Because I’d die, obviously. I wasn’t a fan of anyone. I wasn’t a follower of the stars unless following them could make me money. I didn’t care one way or the other what happened to any of them. Except Brooke Chambers. I’d seen Michael’s mother in Love in Between when I was eleven, and I’d never been the same. Her dewy goodness, generosity, and kindness broke my heart. I didn’t want to be her. I wanted to be near her in a way I couldn’t explain. I saw every movie she was in, and when I met Michael, I spent an hour explaining her virtues as an actress.
“Well, if your mother’s not going,” I said, “I’m not going.”
“See you there, Shuttergirl.”
I hung up without saying good-bye but smiling nonetheless.
Chapter 9
Laine
Every year I managed to avoid photographing the Breakfront Autumn Gala. The guys with the press cards stood in the front to shoot what they were told, and the paps stood in the back, getting the gritty shit at night’s end.

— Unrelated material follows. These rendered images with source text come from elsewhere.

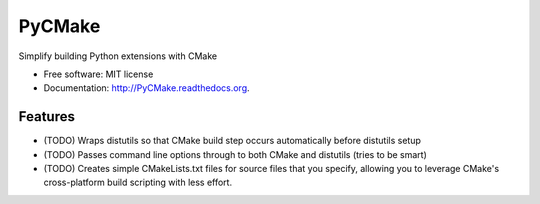 ===============================
PyCMake
===============================

.. image:: https://badge.fury.io/py/PyCMake.png
    :target: http://badge.fury.io/py/PyCMake

.. image:: https://travis-ci.org/PyCMake/PyCMake.png?branch=master
        :target: https://travis-ci.org/PyCMake/PyCMake

.. image:: https://pypip.in/d/PyCMake/badge.png
        :target: https://pypi.python.org/pypi/PyCMake


Simplify building Python extensions with CMake

* Free software: MIT license
* Documentation: http://PyCMake.readthedocs.org.

Features
--------

* (TODO) Wraps distutils so that CMake build step occurs automatically before distutils setup
* (TODO) Passes command line options through to both CMake and distutils (tries to be smart)
* (TODO) Creates simple CMakeLists.txt files for source files that you specify, allowing you to leverage CMake's cross-platform build scripting with less effort.
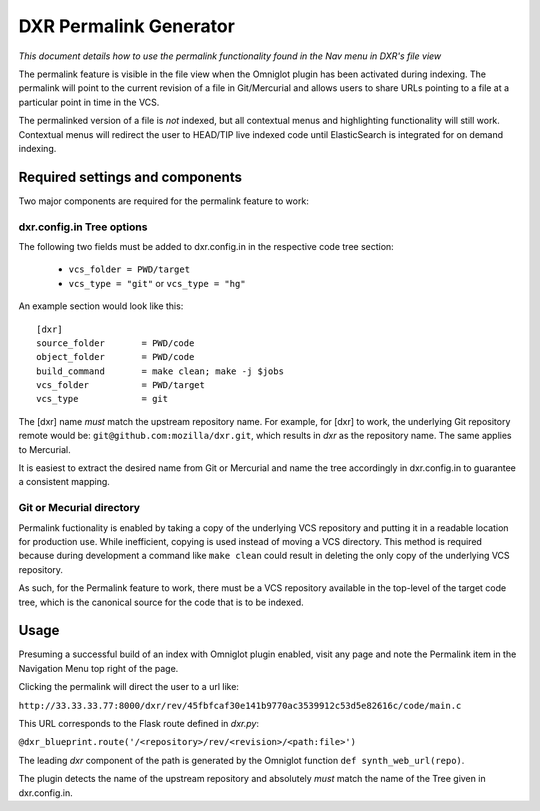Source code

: DXR Permalink Generator
==========================

*This document details how to use the permalink functionality
found in the Nav menu in DXR's file view*

The permalink feature is visible in the file view when the Omniglot plugin
has been activated during indexing. The permalink will point to the current
revision of a file in Git/Mercurial and allows users to share URLs pointing
to a file at a particular point in time in the VCS. 

The permalinked version of a file is *not* indexed, but all contextual menus
and highlighting functionality will still work. Contextual menus will redirect
the user to HEAD/TIP live indexed code until ElasticSearch is integrated for 
on demand indexing.

Required settings and components
--------------------------------

Two major components are required for the permalink feature to work:

dxr.config.in Tree options
##########################

The following two fields must be added to dxr.config.in in the respective
code tree section:

  * ``vcs_folder = PWD/target``

  * ``vcs_type = "git"`` or ``vcs_type = "hg"``

An example section would look like this::

    [dxr]
    source_folder       = PWD/code
    object_folder       = PWD/code
    build_command       = make clean; make -j $jobs
    vcs_folder          = PWD/target
    vcs_type            = git

The [dxr] name *must* match the upstream repository name. For example, for
[dxr] to work, the underlying Git repository remote would be:
``git@github.com:mozilla/dxr.git``, which results in *dxr* as the repository
name. The same applies to Mercurial.

It is easiest to extract the desired name from Git or Mercurial and name the
tree accordingly in dxr.config.in to guarantee a consistent mapping.

Git or Mecurial directory
#########################

Permalink fuctionality is enabled by taking a copy of the underlying VCS
repository and putting it in a readable location for production use. While
inefficient, copying is used instead of moving a VCS directory. This method
is required because during development a command like ``make clean`` could
result in deleting the only copy of the underlying VCS repository.

As such, for the Permalink feature to work, there must be a VCS repository
available in the top-level of the target code tree, which is the canonical
source for the code that is to be indexed.

Usage
-----

Presuming a successful build of an index with Omniglot plugin enabled, visit
any page and  note the Permalink item in the Navigation Menu top right of
the page.

Clicking the permalink will direct the user to a url like:

``http://33.33.33.77:8000/dxr/rev/45fbfcaf30e141b9770ac3539912c53d5e82616c/code/main.c``

This URL corresponds to the Flask route defined in *dxr.py*:

``@dxr_blueprint.route('/<repository>/rev/<revision>/<path:file>')``

The leading *dxr* component of the path is generated by the Omniglot function
``def synth_web_url(repo)``. 

The plugin detects the name of the upstream repository and absolutely *must*
match the name of the Tree given in dxr.config.in.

I didn’t avoid conflict; I ran headlong into it. But Breakfront? Photographing the comers and goers was some aggravation I didn’t need, because not everyone there would be a celebrity, and at my old school, that could be a problem. Actors tended to look at the camera as a partner, even when they weren’t working. Non-celebs had a way of looking at the person holding the rig, not the lens, and if someone—say, model-turned-agency-head Lucy Betencour
t—saw me in a crowd of paparazzi… well, I might as well be wearing a G-string with dollar bills taped to it.
“No,” I said to my girlfriend Phoebe, who sat at my dining room table with a Starbucks and an open copy of YOU BRIDAL magazine. “I’m not going. I have a bad feeling.”

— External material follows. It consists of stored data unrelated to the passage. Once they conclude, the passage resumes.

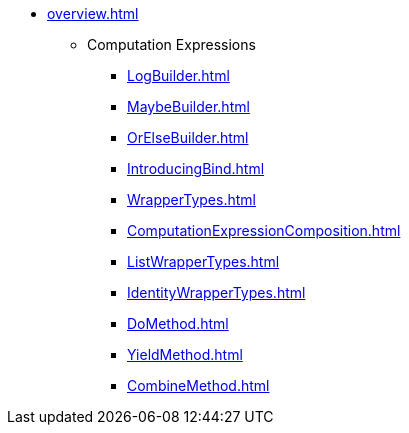 * xref:overview.adoc[]
** Computation Expressions
*** xref:LogBuilder.adoc[]
*** xref:MaybeBuilder.adoc[]
*** xref:OrElseBuilder.adoc[]
*** xref:IntroducingBind.adoc[]
*** xref:WrapperTypes.adoc[]
*** xref:ComputationExpressionComposition.adoc[]
*** xref:ListWrapperTypes.adoc[]
*** xref:IdentityWrapperTypes.adoc[]
*** xref:DoMethod.adoc[]
*** xref:YieldMethod.adoc[]
*** xref:CombineMethod.adoc[]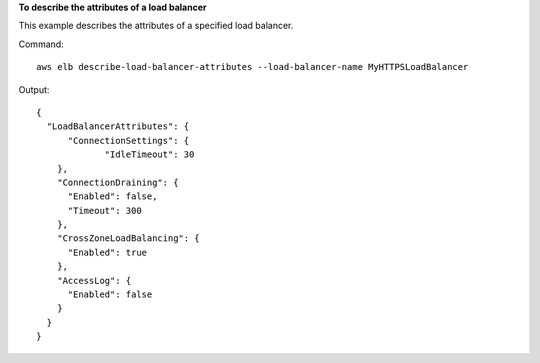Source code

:**To describe the attributes of a load balancer**

This example describes the attributes of a specified load balancer.

Command::

  aws elb describe-load-balancer-attributes --load-balancer-name MyHTTPSLoadBalancer

Output::

  {
    "LoadBalancerAttributes": {
	"ConnectionSettings": {
               "IdleTimeout": 30
      },
      "ConnectionDraining": {
        "Enabled": false,
        "Timeout": 300
      },
      "CrossZoneLoadBalancing": {
        "Enabled": true
      },
      "AccessLog": {
        "Enabled": false
      }
    }
  }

“I can’t believe you’re going to miss the gala.” She snapped the brakes off on her wheelchair and put the magazine on her lap before she rolled out. “Everyone goes.”
Everyone. What a loaded word. Everyone to the exclusion of anyone. But Phoebe had spent her whole childhood in doctors’ offices, flipping through celebrity magazines. Eventually she became an entertainment lawyer with plenty of access to the people in those magazines, yet she never lost her girlish fascination with them. I loved her.
“You should go and get my camera. That’s the answer. You go.”
“Me?” She pointed at herself then opened her magazine again. “What’s the point of that? Why are you pushing this off? Why can’t you just go have fun?”
I paced the concrete, the sound of my boots echoing against the high ceilings. “I love that you think everything’s about fun. I really do. But I have a bad feeling.”
Phoebe snapped the bridal magazine pages with intent. “You always have bad feelings when things might change.”
“I like the way things are.”
“Mm-hm. What are you wearing?”
I sighed. “Help me pick, would you?”
She rolled toward the bedroom as if she was in a race. “I thought you’d never ask.”
We went through my clothes and shoes and chose a simple thing from the back of my closet. I ignored the gut instinct that something was going to go wrong.
Usually, I listened to my gut. Until the night at Club NV, it had been a rule. If I had a feeling something would go wrong, I just stopped doing whatever it was, and the feeling went away. So all I had to do to be safe was not go. I blamed Phoebe for my willingness. She had everything I lacked—a good family and a fiancé who loved her—and I had legs and an invitation to a hot Hollywood party.
“You need to shut your phone,” Phoebe said, choosing just the right bracelet and slipping it on my wrist. “It’s nothing but temptation to split.”